# Crankshaft position & Engine speed sensor malfunctions



## beyond aggrivated (Feb 11, 2014)

I have replaced both the crankshaft position and engine speed sensor on my 06 Altima 2.5l and I'm having the service engine soon light on and malfunction codes coming up?

The car is sometimes difficult to start and engine stalls out (mostly when in gear at idle)

Can anyone help?:crying:


----------



## b13er (Apr 7, 2010)

What codes are coming up?


----------



## beyond aggrivated (Feb 11, 2014)

335 and 725


----------



## b13er (Apr 7, 2010)

From what little google research I did, apparently it's a common problem with your car.

Check this out:

06 Altima po #"s 335 & 725
"You changed the cam position sensor.
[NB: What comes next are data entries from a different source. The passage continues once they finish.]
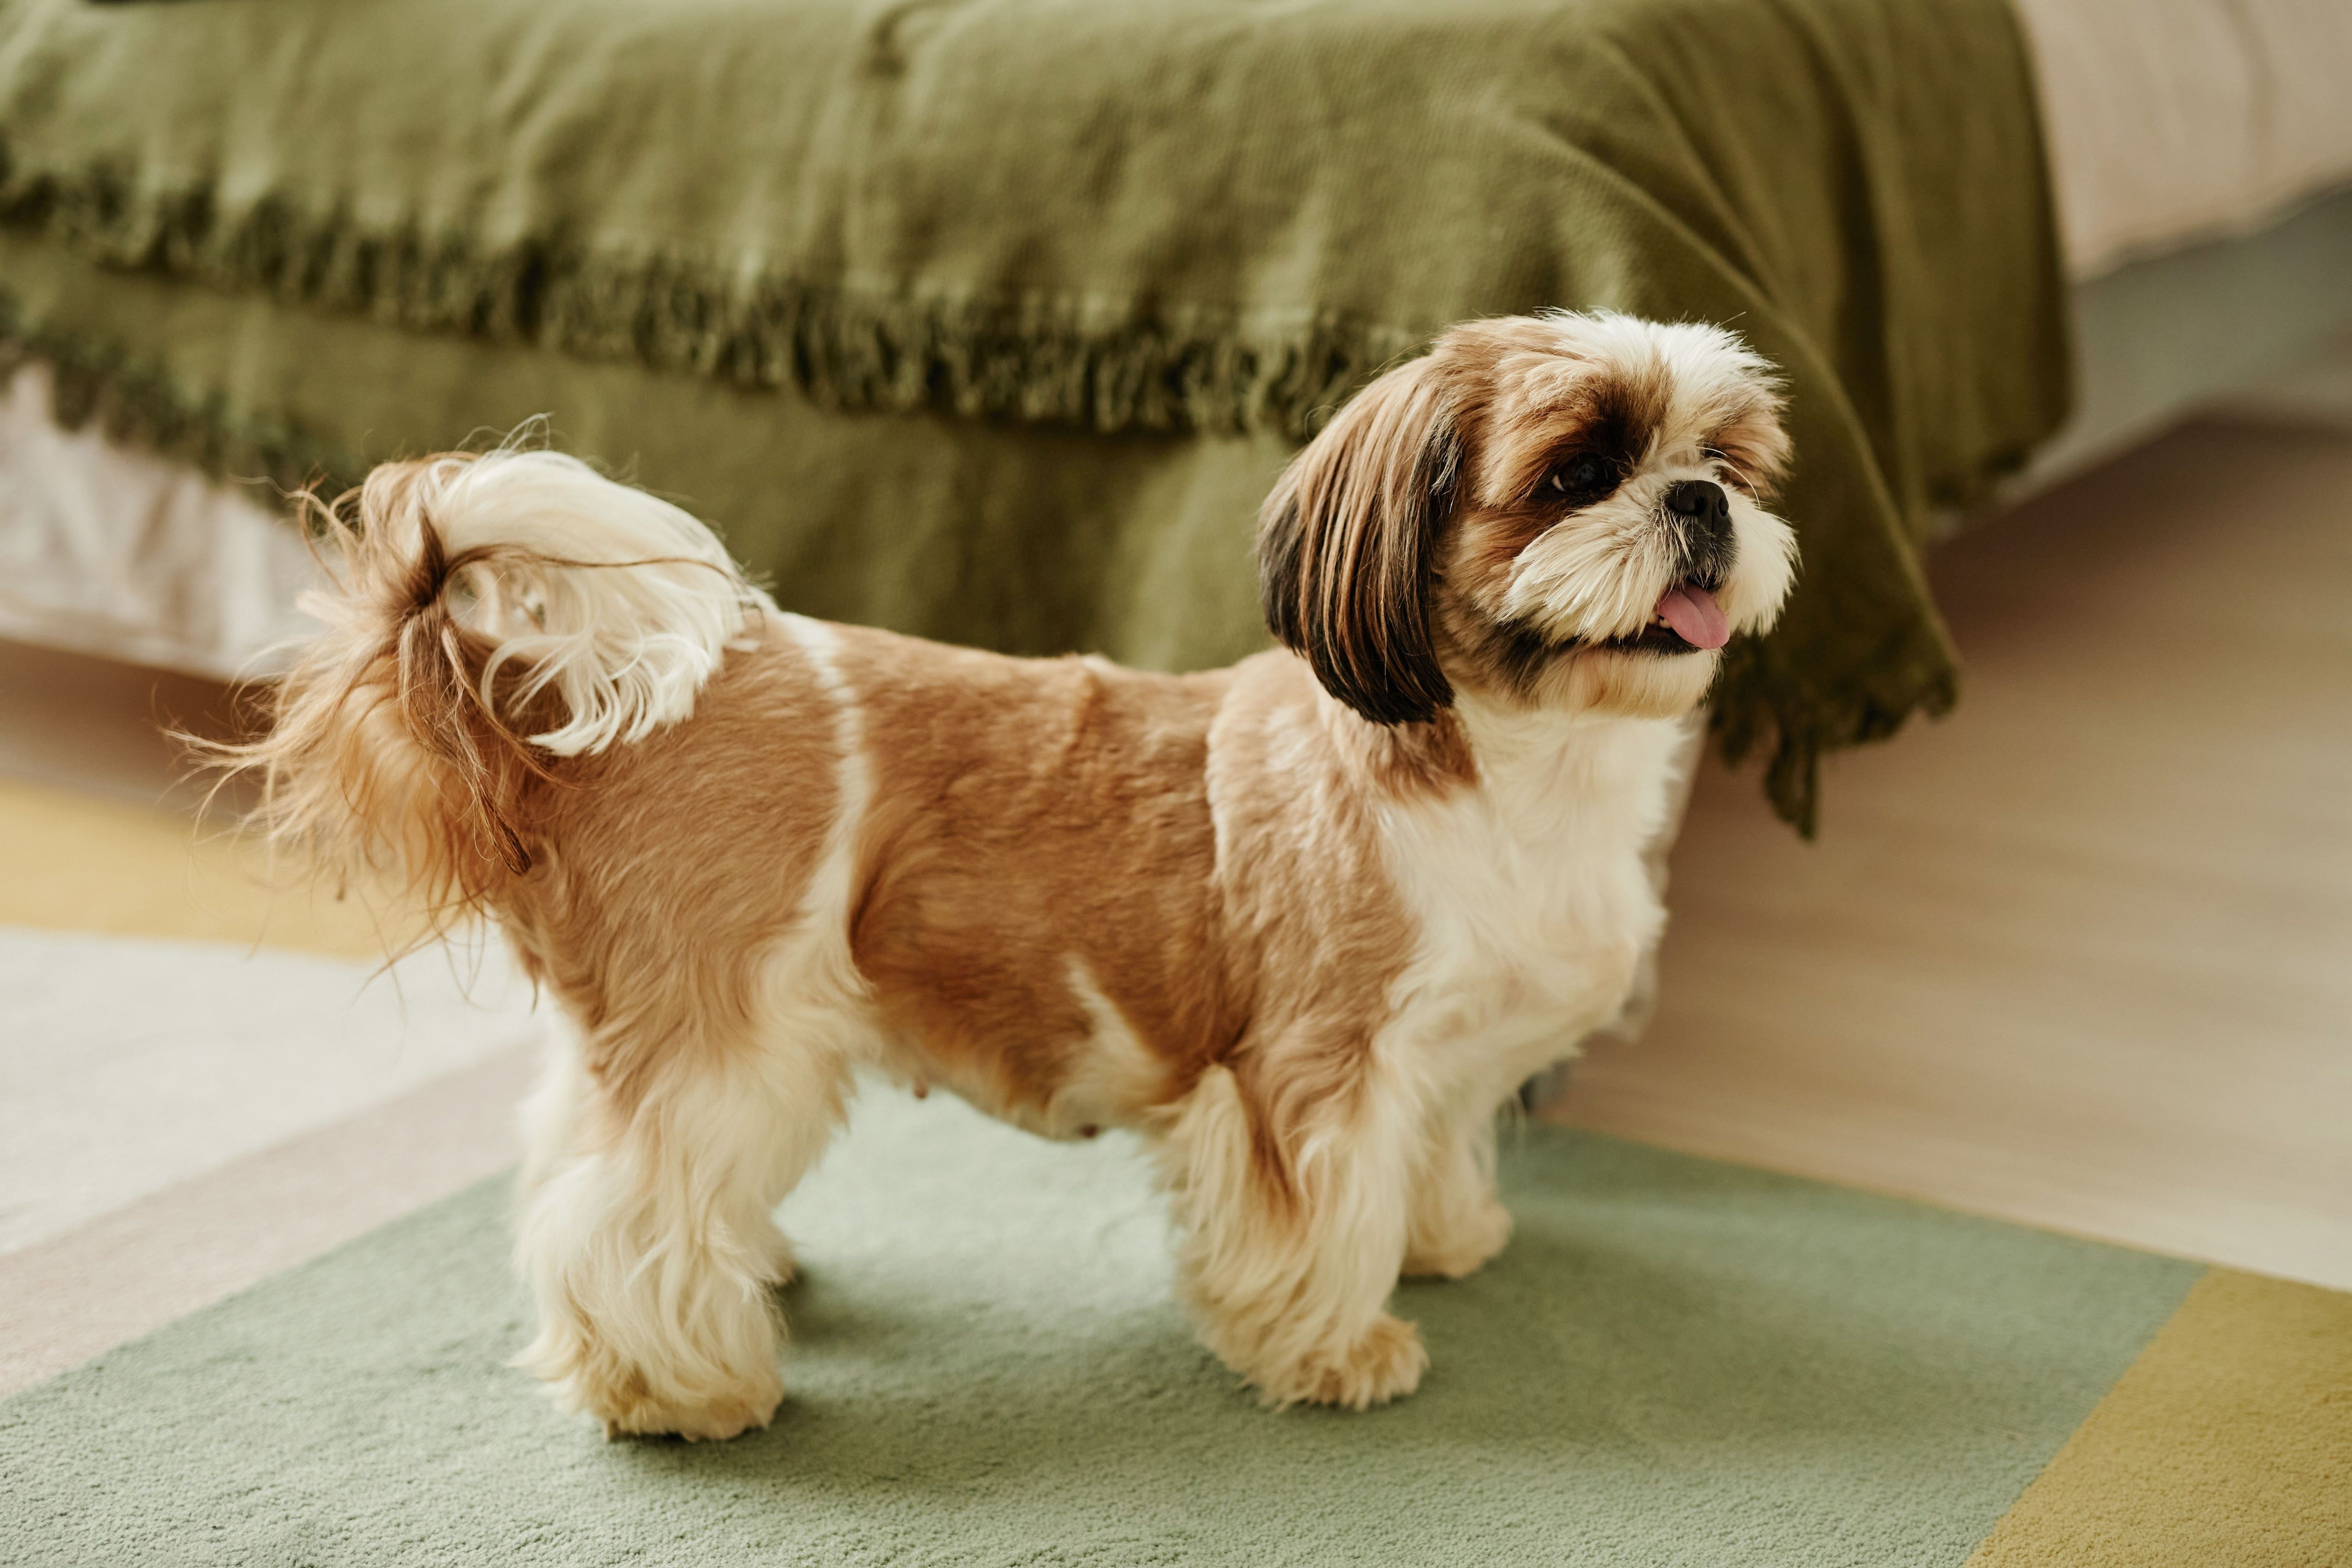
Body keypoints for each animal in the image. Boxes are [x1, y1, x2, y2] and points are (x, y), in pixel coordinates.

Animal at [229, 313, 1787, 1438]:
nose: (1696, 502)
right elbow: (1317, 1211)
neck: (1516, 768)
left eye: (1732, 459)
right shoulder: (1315, 1071)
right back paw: (680, 1387)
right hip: (731, 1034)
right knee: (623, 1214)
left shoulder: (1448, 1061)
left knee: (575, 1147)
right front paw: (1337, 1345)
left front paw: (1445, 1240)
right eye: (1577, 472)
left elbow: (1432, 1157)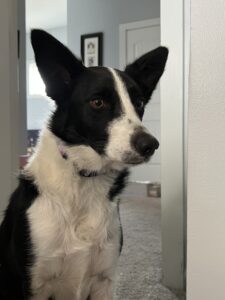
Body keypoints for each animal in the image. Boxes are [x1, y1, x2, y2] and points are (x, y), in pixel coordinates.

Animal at [0, 29, 168, 298]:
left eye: (140, 103)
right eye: (98, 102)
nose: (150, 145)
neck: (83, 178)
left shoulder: (104, 281)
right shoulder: (34, 285)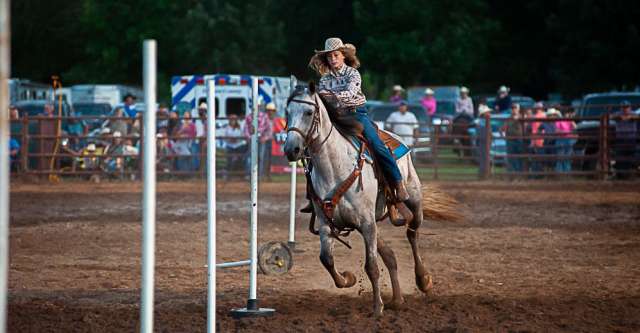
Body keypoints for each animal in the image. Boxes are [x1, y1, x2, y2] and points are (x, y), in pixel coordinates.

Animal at [284, 80, 436, 314]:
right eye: (287, 112)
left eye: (309, 112)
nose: (291, 149)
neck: (334, 168)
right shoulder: (327, 223)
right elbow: (326, 259)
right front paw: (348, 278)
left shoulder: (366, 222)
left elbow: (371, 266)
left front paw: (377, 307)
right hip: (372, 223)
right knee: (390, 255)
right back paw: (397, 300)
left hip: (412, 199)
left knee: (413, 232)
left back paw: (423, 280)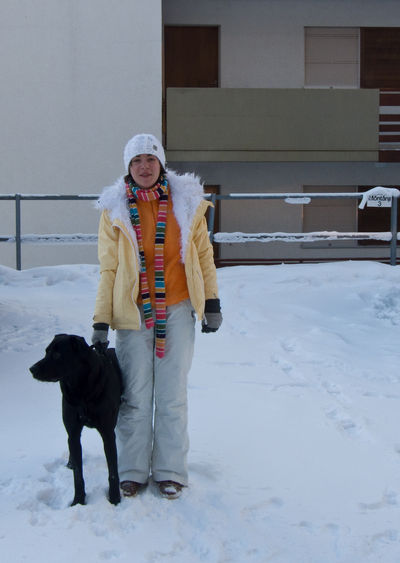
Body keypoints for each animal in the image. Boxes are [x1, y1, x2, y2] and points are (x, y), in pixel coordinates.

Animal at [30, 334, 122, 506]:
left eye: (57, 355)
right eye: (46, 351)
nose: (32, 369)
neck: (81, 390)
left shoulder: (107, 433)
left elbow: (113, 471)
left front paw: (114, 498)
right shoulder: (73, 432)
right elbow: (78, 475)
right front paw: (78, 500)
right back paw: (71, 462)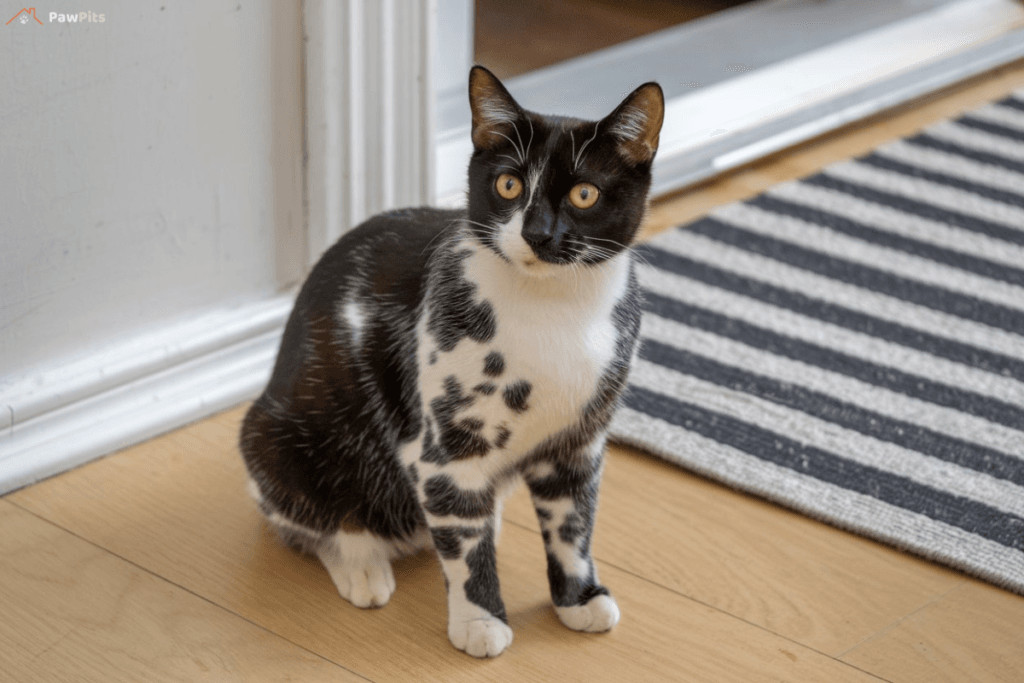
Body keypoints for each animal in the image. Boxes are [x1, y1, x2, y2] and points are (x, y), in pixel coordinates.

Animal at [241, 63, 663, 655]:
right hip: (276, 438)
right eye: (508, 184)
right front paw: (479, 620)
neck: (553, 311)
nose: (537, 233)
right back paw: (361, 563)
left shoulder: (579, 445)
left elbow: (573, 524)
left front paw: (579, 597)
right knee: (308, 518)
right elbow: (465, 547)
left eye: (585, 193)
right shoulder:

These look identical.
There is only one crank sensor and it is also the engine speed sensor for the transmission which is why you have the P0725 code as well.
They likely gave you the right part, you just inadvertently installed it in the wrong location.
I don't have access to the most current part numbers. "
http://www.justanswer.com/nissan/45xpu-nissan-datsun-altima-s-06-nissan-altima-2-5-qr25de.html

Check out this topic, looks like you're not the only one who is stumped: Error Code 725 and 335 - Nissanhelp.com Forums


----------